Issuers Must Disclose ‘Extraordinary’ Cybersecurity Incidents

The SEC continues to assess its recent cybersecurity breach as issuers closely monitor the agency to determine its next steps –  including the herculean task of hoisting a defensive wall in the face of the growing concerns and risks tied to escalating incidents of cybercrime that impact both the investing market and the boardroom.

The SEC recently came forward with a statement disclosing personal information was part of the EDGAR breach. “The names, dates of birth and Social Security numbers of two individuals were exposed,” SEC Chairman Jay Clayton said in a statement.

While no one is looking to the SEC to put an end to cybersecurity breaches altogether, the exponentially increasing likelihood of a breach increases the likelihood of more stringent disclosure requirements. What are possible steps that the SEC could undertake in efforts to bring greater transparency around cybersecurity reporting?

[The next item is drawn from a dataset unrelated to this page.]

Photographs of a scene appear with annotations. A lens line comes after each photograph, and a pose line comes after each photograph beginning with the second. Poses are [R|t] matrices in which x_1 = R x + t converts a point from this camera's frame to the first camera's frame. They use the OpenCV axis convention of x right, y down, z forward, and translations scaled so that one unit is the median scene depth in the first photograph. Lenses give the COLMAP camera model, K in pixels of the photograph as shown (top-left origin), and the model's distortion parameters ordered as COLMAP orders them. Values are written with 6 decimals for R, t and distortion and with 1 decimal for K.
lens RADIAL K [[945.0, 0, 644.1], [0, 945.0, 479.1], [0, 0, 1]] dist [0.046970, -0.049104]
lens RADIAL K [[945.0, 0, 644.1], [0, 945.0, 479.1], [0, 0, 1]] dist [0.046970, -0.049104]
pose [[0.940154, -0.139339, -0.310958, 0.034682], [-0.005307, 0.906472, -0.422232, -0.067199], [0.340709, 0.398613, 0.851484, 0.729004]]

The SEC could deem cybersecurity events as an extraordinary event. Currently, Form 8-K is the workhorse for reporting on extraordinary events within a heightened timeframe. It could also be argued that a significant cyberbreach is already required to be included under Item 8.01 of Form 8-K. This field stipulates that a company should “voluntarily disclose any information that is not otherwise required to be reported but which it believes its securityholders would find important.”

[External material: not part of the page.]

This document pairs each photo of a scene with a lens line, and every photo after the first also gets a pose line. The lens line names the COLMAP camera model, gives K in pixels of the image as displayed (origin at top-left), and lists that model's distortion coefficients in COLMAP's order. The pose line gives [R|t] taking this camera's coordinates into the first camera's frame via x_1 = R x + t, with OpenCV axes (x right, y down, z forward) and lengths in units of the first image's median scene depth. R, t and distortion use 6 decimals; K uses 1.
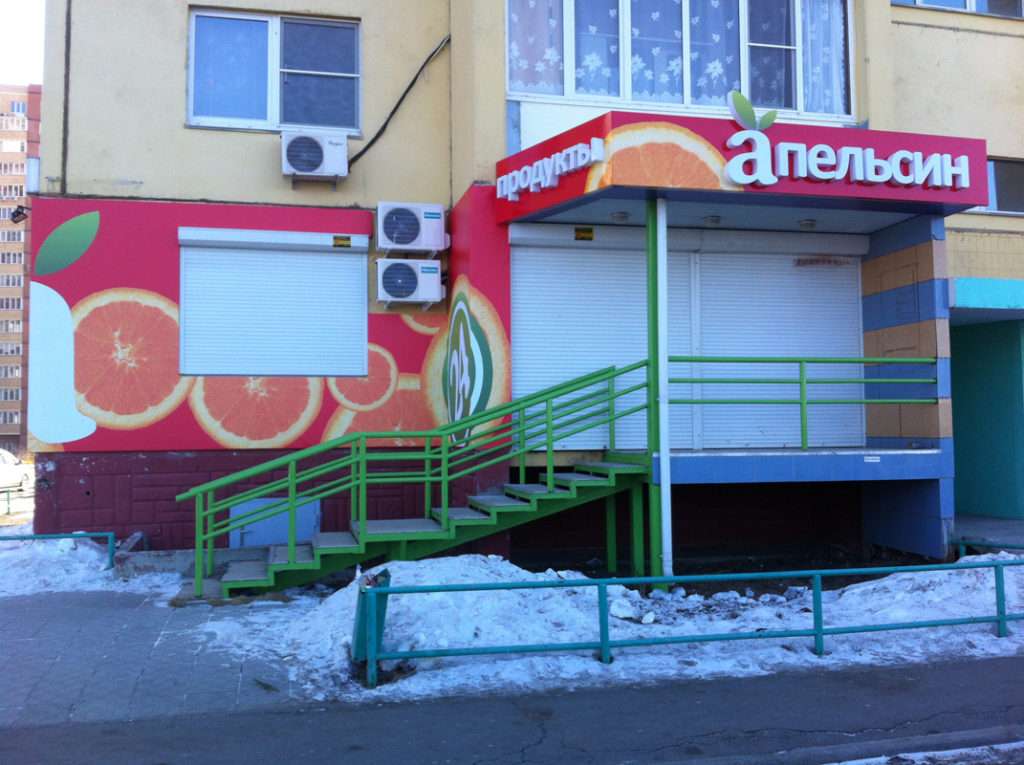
lens RADIAL K [[973.5, 0, 512.0], [0, 973.5, 382.5], [0, 0, 1]] dist [0.078567, -0.279506]
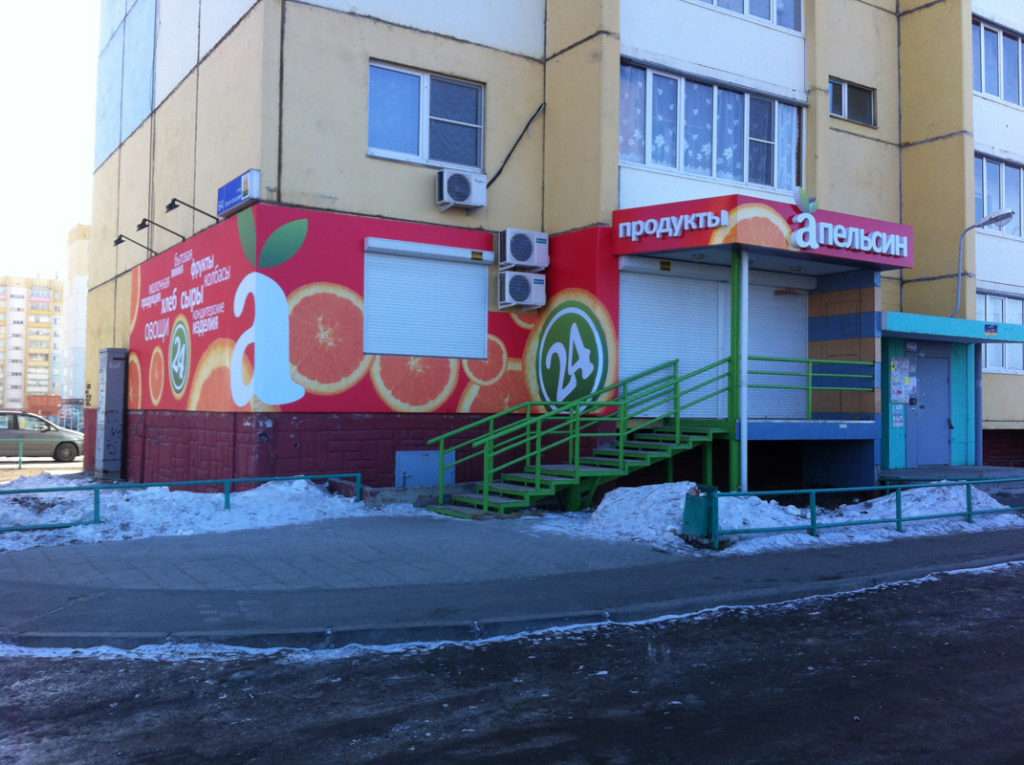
lens RADIAL K [[973.5, 0, 512.0], [0, 973.5, 382.5], [0, 0, 1]] dist [0.078567, -0.279506]
pose [[0.942554, 0.028790, 0.332810, -0.583733], [-0.035841, 0.999244, 0.015066, 0.004115], [-0.332125, -0.026129, 0.942873, -0.262842]]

If the SEC were to amend Regulation 8-K to introduce a new reporting item for cybersecurity, it could tackle what is likely the most vexing issue – the actual timeframe around when an issuer reports on a material event linked to cybersecurity.

While more in-depth reporting and assessment would follow in 10-Q and 10-K reports, investors would have far more timely insight into a cyberbreach occurrence if Form 8-K were used in connection to the existing cybersecurity challenges.

Over the past few years, the SEC has stayed close (but not too close) to the topic of cybersecurity. The SEC issued fairly comprehensive interpretive guidance back in October 2011, six years ago. In that time, we’ve seen damaging, widespread cybersecurity breaches with no end in sight.

Recent events not only highlight the ongoing concerns over how long it takes issuers to report on breaches but also showcases the near- and long-term negative impact the event has on stock performance and investor returns. One recent Deloitte study shows that a severe breach can cause an average decline of 1.8% of companies’ stock prices on a permanent basis.

The undeniable trend of sliding share prices post-breach strengthens the position that this can be viewed as an extraordinary event that justifies timely reporting. While the road to implementing safeguards around cybersecurity initiatives will be long fraught with new questions and challenges, a first step for the SEC could be around developing a more heightened sense of transparency and timing to assuage the growing concerns of investors and the general market alike.